- WHAT YOU SHOULD DO: A single number is required: how many lines in the entries hold the word "above".

- AVAILABLE RECORDS:
□ □ □ □ □ □ □
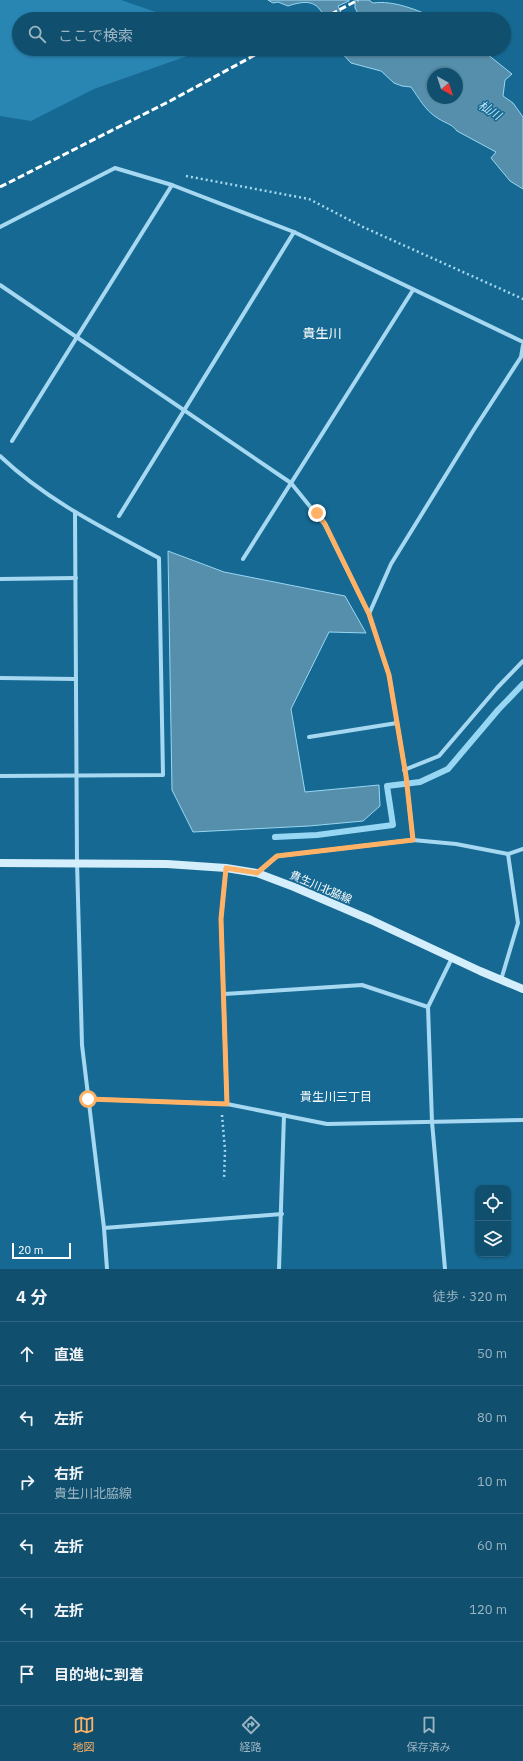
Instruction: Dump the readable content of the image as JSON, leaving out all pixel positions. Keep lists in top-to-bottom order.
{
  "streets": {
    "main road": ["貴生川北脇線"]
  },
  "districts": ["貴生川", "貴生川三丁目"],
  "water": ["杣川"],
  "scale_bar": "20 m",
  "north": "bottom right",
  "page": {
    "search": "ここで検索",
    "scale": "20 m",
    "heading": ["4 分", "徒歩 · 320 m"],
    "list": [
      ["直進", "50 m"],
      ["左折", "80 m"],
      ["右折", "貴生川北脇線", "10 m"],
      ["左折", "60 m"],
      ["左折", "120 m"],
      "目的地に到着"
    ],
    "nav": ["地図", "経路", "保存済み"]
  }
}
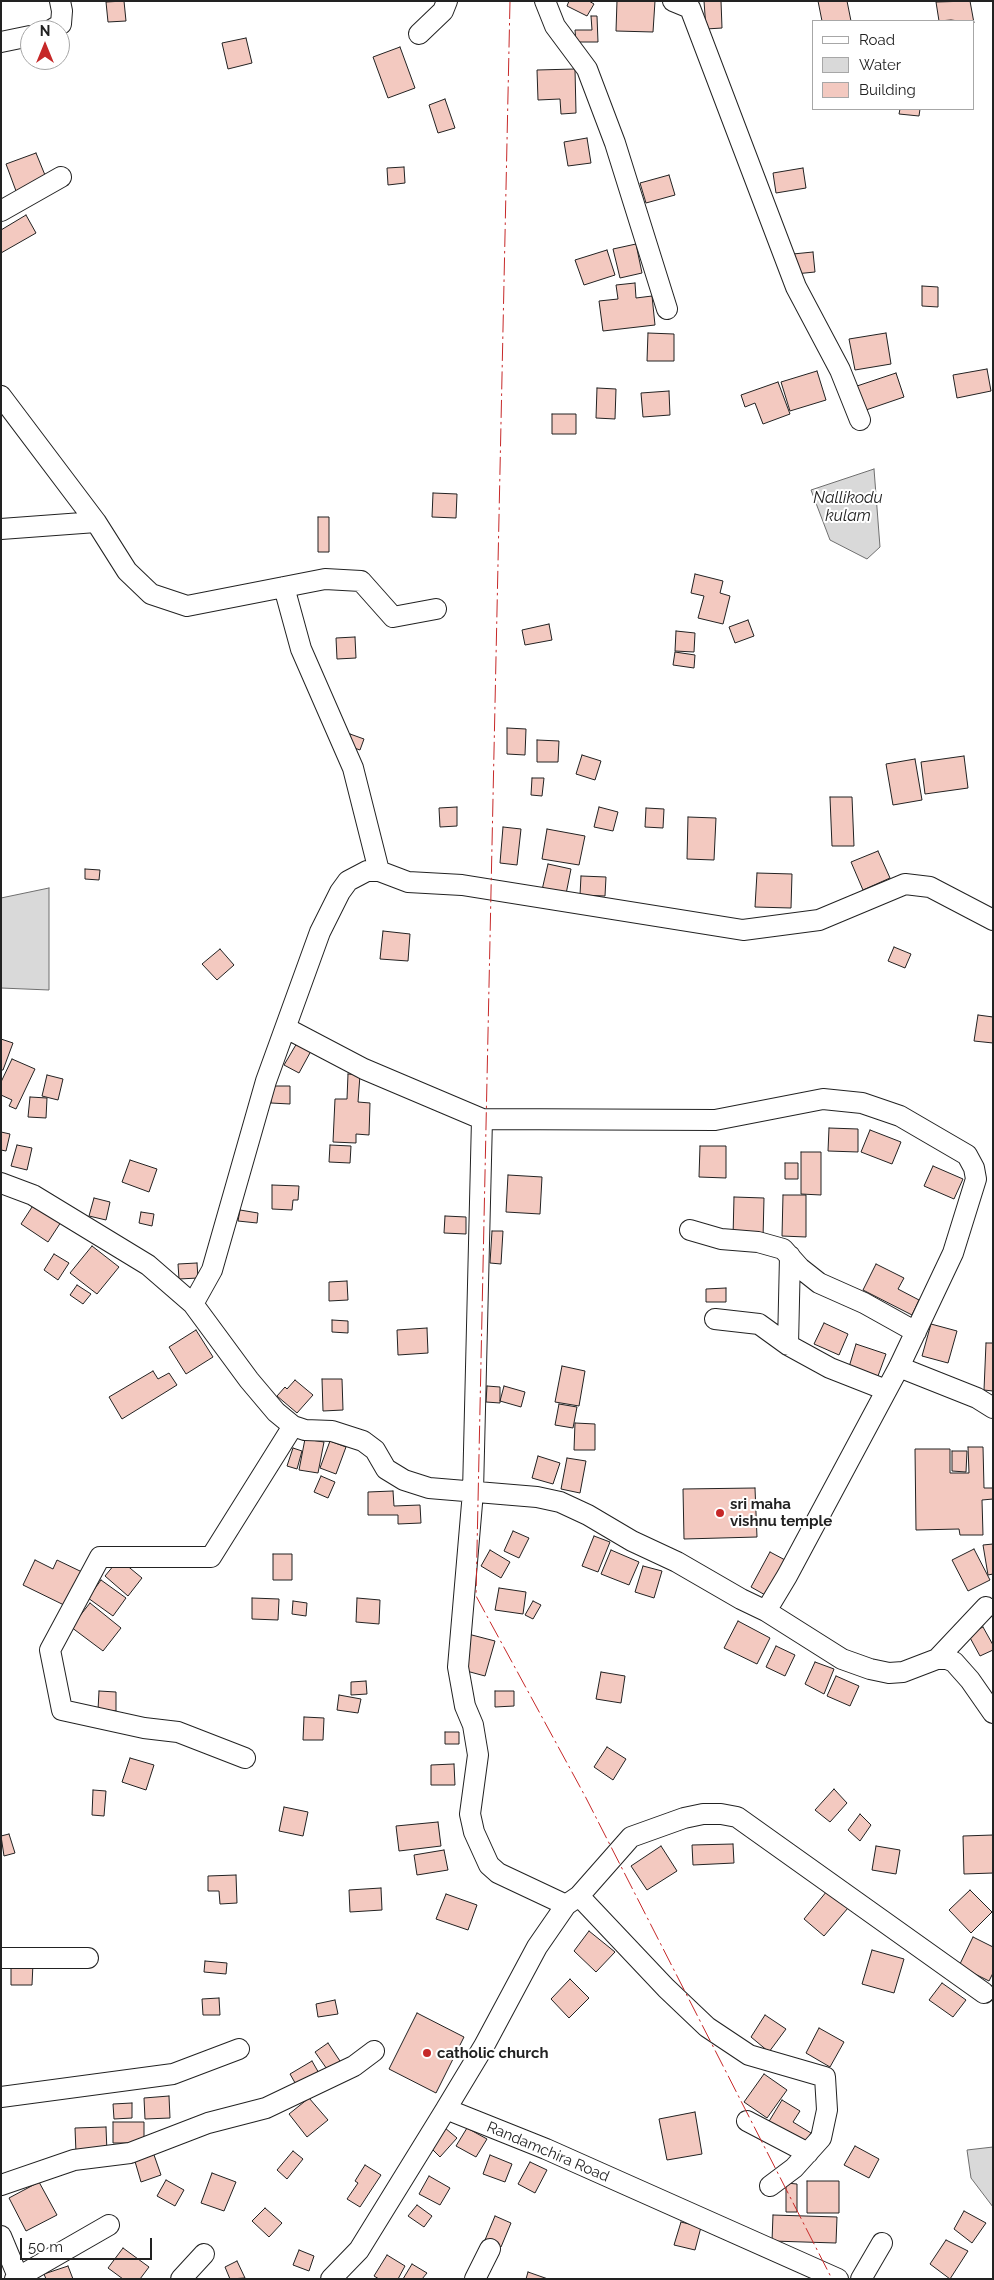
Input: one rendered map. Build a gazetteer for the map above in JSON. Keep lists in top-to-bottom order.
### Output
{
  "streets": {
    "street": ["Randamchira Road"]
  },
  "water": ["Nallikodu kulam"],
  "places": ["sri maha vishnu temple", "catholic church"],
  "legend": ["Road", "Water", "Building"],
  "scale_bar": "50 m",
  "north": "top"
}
□ □ □ □ □ □ □
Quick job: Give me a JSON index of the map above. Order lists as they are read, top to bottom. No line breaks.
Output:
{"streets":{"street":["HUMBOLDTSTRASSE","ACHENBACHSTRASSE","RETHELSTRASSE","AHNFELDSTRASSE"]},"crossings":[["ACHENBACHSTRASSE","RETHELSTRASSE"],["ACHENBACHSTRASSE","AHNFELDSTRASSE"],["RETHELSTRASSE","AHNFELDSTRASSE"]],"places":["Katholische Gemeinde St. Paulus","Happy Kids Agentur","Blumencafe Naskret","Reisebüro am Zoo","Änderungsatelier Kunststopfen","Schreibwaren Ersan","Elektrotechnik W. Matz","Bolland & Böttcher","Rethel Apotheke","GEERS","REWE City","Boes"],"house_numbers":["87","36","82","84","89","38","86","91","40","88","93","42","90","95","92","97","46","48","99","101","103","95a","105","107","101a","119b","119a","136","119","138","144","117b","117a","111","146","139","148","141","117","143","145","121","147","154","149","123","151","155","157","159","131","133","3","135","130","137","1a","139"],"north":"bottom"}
□ □ □ □ □ □ □
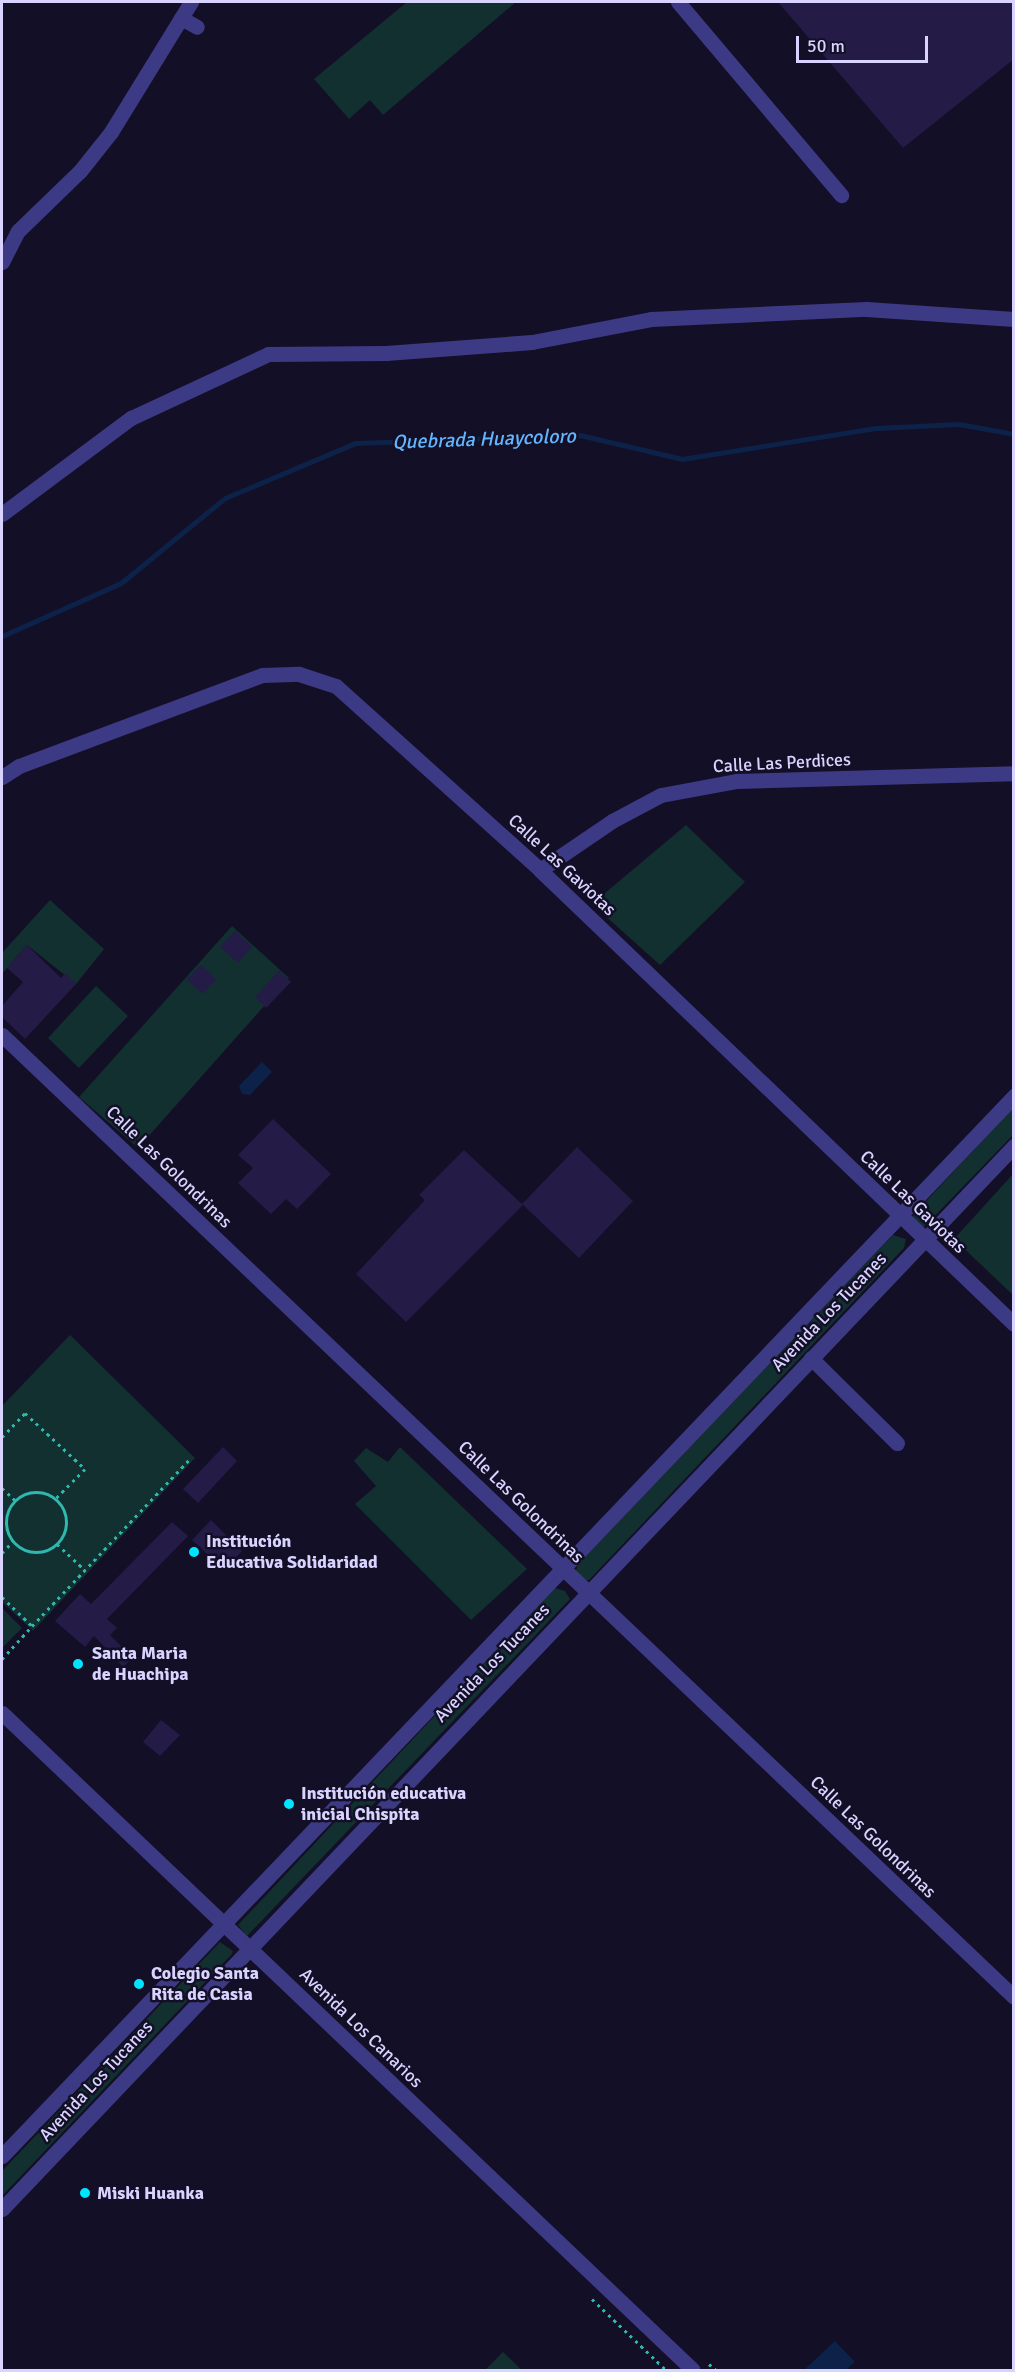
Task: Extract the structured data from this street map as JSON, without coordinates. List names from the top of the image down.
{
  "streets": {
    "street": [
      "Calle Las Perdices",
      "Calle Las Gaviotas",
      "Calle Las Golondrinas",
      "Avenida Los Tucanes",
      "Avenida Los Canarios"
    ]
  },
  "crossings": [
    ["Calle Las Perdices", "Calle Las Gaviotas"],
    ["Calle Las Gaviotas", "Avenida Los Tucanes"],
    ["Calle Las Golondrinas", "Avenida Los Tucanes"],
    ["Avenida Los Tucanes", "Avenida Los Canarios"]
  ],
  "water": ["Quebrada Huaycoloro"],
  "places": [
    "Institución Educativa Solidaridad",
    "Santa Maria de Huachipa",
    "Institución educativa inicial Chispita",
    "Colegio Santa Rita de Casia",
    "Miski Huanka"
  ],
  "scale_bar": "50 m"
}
□ □ □ □ □ □ □
- REPLY TO THE TASK: 2